● WORK INSTRUCTION:
The answer must be a word-for-word copy of the records below, with every picture left out.

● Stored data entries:

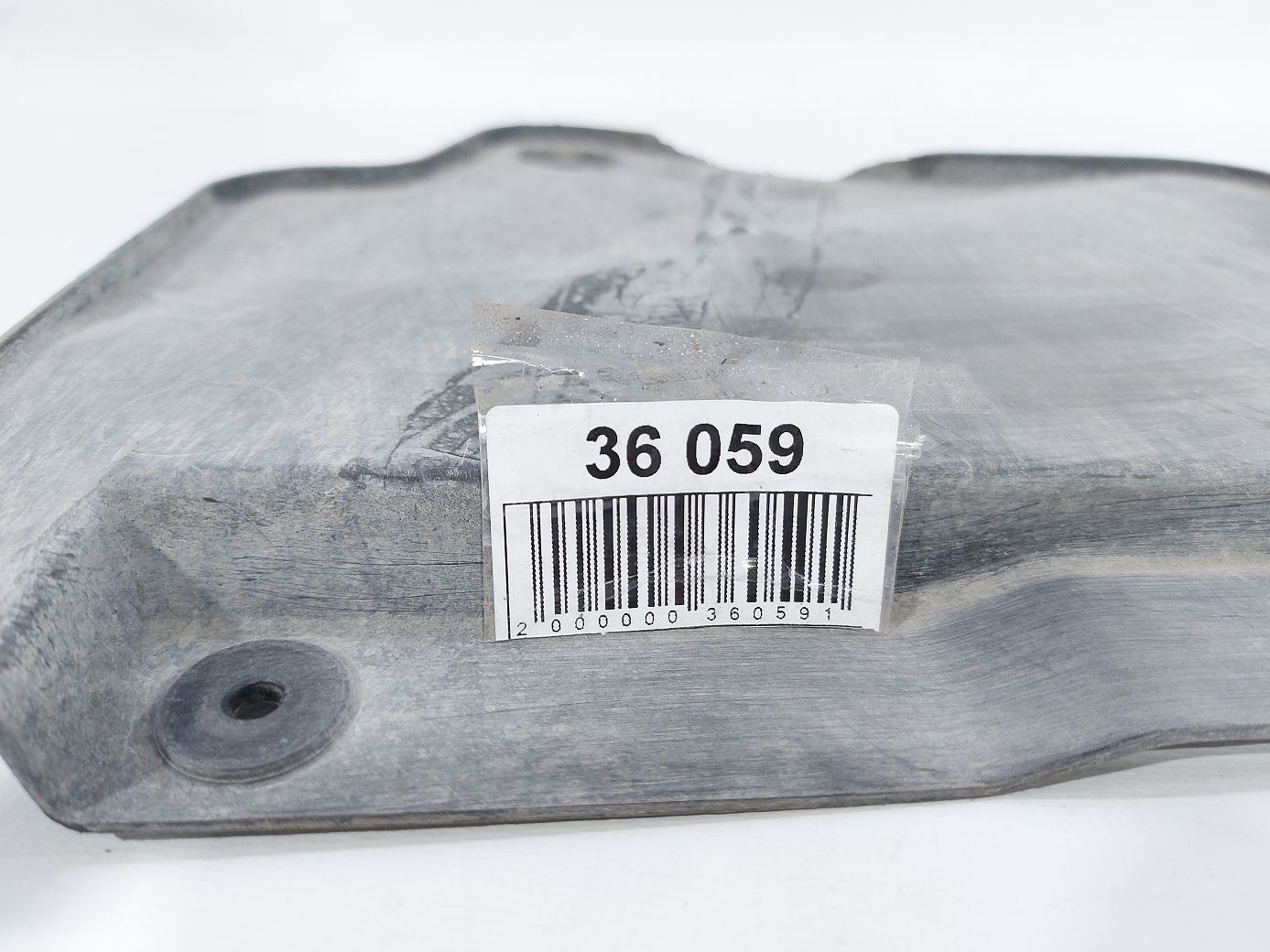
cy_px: 476
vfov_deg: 56.8
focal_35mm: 24
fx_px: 880
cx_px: 635
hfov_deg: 71.6
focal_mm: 5.23
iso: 80
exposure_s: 1/50
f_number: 1.8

● YOUR SOLUTION:
cy_px: 476
vfov_deg: 56.8
focal_35mm: 24
fx_px: 880
cx_px: 635
hfov_deg: 71.6
focal_mm: 5.23
iso: 80
exposure_s: 1/50
f_number: 1.8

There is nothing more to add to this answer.